→ **Records supplied**:
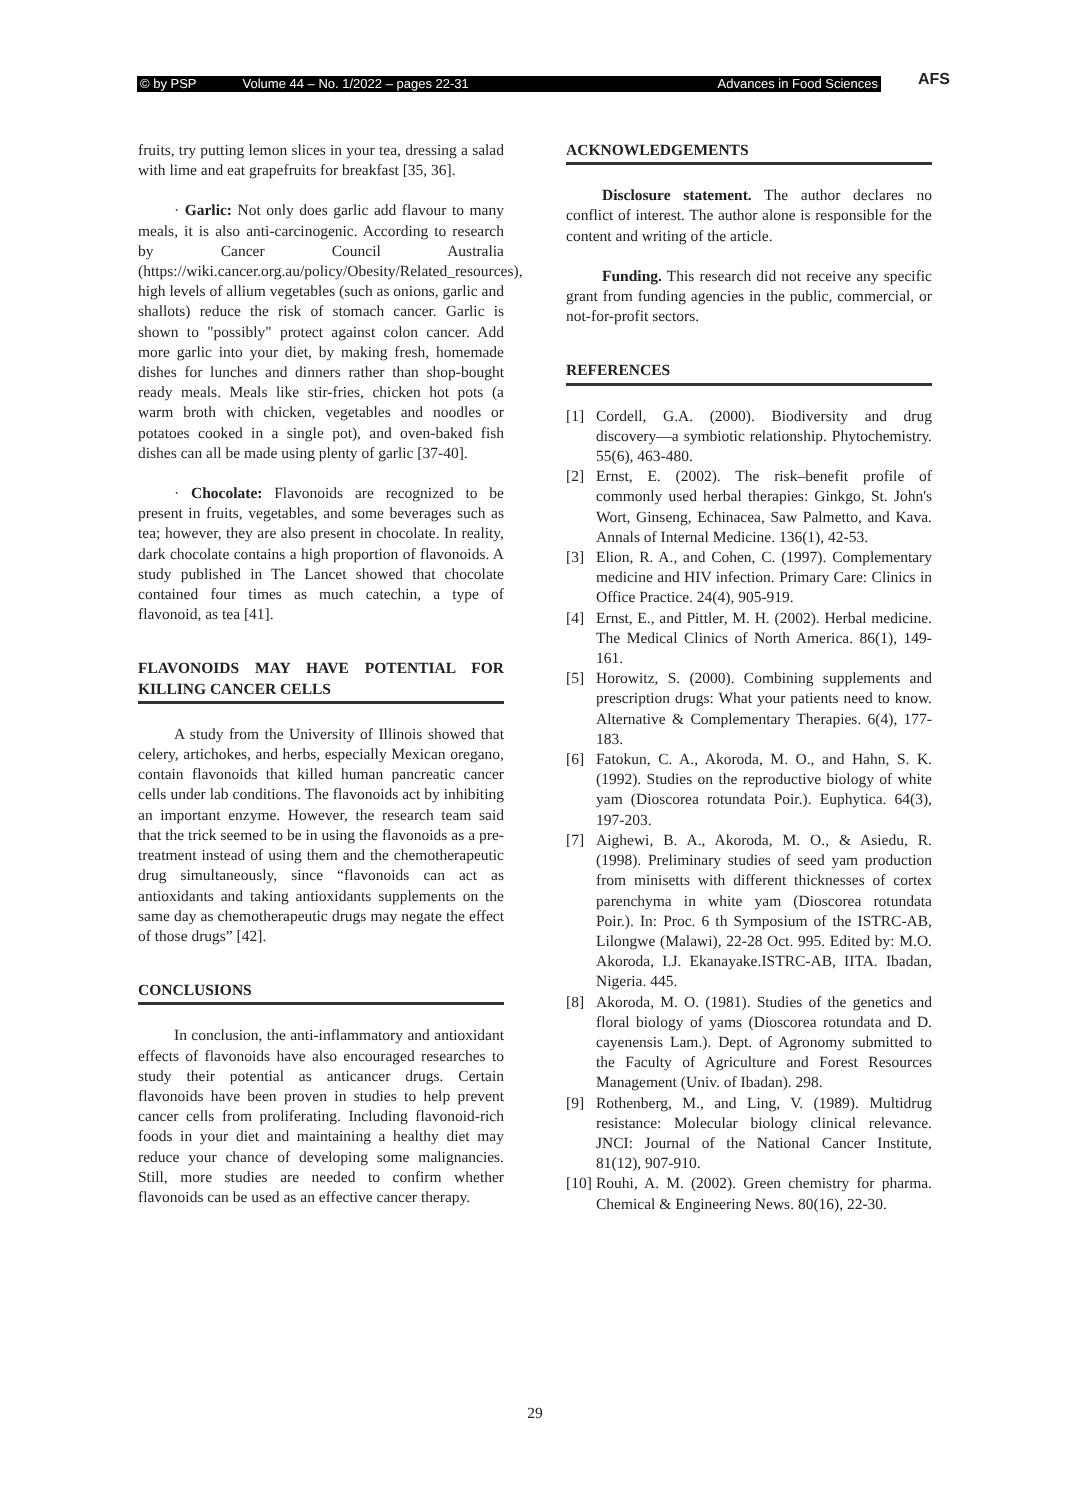© by PSP Volume 44 – No. 1/2022 – pages 22-31 Advances in Food Sciences AFS
fruits, try putting lemon slices in your tea, dressing a salad with lime and eat grapefruits for breakfast [35, 36].
· Garlic: Not only does garlic add flavour to many meals, it is also anti-carcinogenic. According to research by Cancer Council Australia (https://wiki.cancer.org.au/policy/Obesity/Related_resources), high levels of allium vegetables (such as onions, garlic and shallots) reduce the risk of stomach cancer. Garlic is shown to "possibly" protect against colon cancer. Add more garlic into your diet, by making fresh, homemade dishes for lunches and dinners rather than shop-bought ready meals. Meals like stir-fries, chicken hot pots (a warm broth with chicken, vegetables and noodles or potatoes cooked in a single pot), and oven-baked fish dishes can all be made using plenty of garlic [37-40].
· Chocolate: Flavonoids are recognized to be present in fruits, vegetables, and some beverages such as tea; however, they are also present in chocolate. In reality, dark chocolate contains a high proportion of flavonoids. A study published in The Lancet showed that chocolate contained four times as much catechin, a type of flavonoid, as tea [41].
FLAVONOIDS MAY HAVE POTENTIAL FOR KILLING CANCER CELLS
A study from the University of Illinois showed that celery, artichokes, and herbs, especially Mexican oregano, contain flavonoids that killed human pancreatic cancer cells under lab conditions. The flavonoids act by inhibiting an important enzyme. However, the research team said that the trick seemed to be in using the flavonoids as a pre-treatment instead of using them and the chemotherapeutic drug simultaneously, since “flavonoids can act as antioxidants and taking antioxidants supplements on the same day as chemotherapeutic drugs may negate the effect of those drugs” [42].
CONCLUSIONS
In conclusion, the anti-inflammatory and antioxidant effects of flavonoids have also encouraged researches to study their potential as anticancer drugs. Certain flavonoids have been proven in studies to help prevent cancer cells from proliferating. Including flavonoid-rich foods in your diet and maintaining a healthy diet may reduce your chance of developing some malignancies. Still, more studies are needed to confirm whether flavonoids can be used as an effective cancer therapy.
ACKNOWLEDGEMENTS
Disclosure statement. The author declares no conflict of interest. The author alone is responsible for the content and writing of the article.
Funding. This research did not receive any specific grant from funding agencies in the public, commercial, or not-for-profit sectors.
REFERENCES
[1] Cordell, G.A. (2000). Biodiversity and drug discovery—a symbiotic relationship. Phytochemistry. 55(6), 463-480.
[2] Ernst, E. (2002). The risk–benefit profile of commonly used herbal therapies: Ginkgo, St. John's Wort, Ginseng, Echinacea, Saw Palmetto, and Kava. Annals of Internal Medicine. 136(1), 42-53.
[3] Elion, R. A., and Cohen, C. (1997). Complementary medicine and HIV infection. Primary Care: Clinics in Office Practice. 24(4), 905-919.
[4] Ernst, E., and Pittler, M. H. (2002). Herbal medicine. The Medical Clinics of North America. 86(1), 149-161.
[5] Horowitz, S. (2000). Combining supplements and prescription drugs: What your patients need to know. Alternative & Complementary Therapies. 6(4), 177-183.
[6] Fatokun, C. A., Akoroda, M. O., and Hahn, S. K. (1992). Studies on the reproductive biology of white yam (Dioscorea rotundata Poir.). Euphytica. 64(3), 197-203.
[7] Aighewi, B. A., Akoroda, M. O., & Asiedu, R. (1998). Preliminary studies of seed yam production from minisetts with different thicknesses of cortex parenchyma in white yam (Dioscorea rotundata Poir.). In: Proc. 6 th Symposium of the ISTRC-AB, Lilongwe (Malawi), 22-28 Oct. 995. Edited by: M.O. Akoroda, I.J. Ekanayake.ISTRC-AB, IITA. Ibadan, Nigeria. 445.
[8] Akoroda, M. O. (1981). Studies of the genetics and floral biology of yams (Dioscorea rotundata and D. cayenensis Lam.). Dept. of Agronomy submitted to the Faculty of Agriculture and Forest Resources Management (Univ. of Ibadan). 298.
[9] Rothenberg, M., and Ling, V. (1989). Multidrug resistance: Molecular biology clinical relevance. JNCI: Journal of the National Cancer Institute, 81(12), 907-910.
[10] Rouhi, A. M. (2002). Green chemistry for pharma. Chemical & Engineering News. 80(16), 22-30.
29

→ **Instructions for the task**: Pull every line with the string "Ernst" out of the material.

→ **Written answer**:
[2] Ernst, E. (2002). The risk–benefit profile of commonly used herbal therapies: Ginkgo, St. John's Wort, Ginseng, Echinacea, Saw Palmetto, and Kava. Annals of Internal Medicine. 136(1), 42-53.
[4] Ernst, E., and Pittler, M. H. (2002). Herbal medicine. The Medical Clinics of North America. 86(1), 149-161.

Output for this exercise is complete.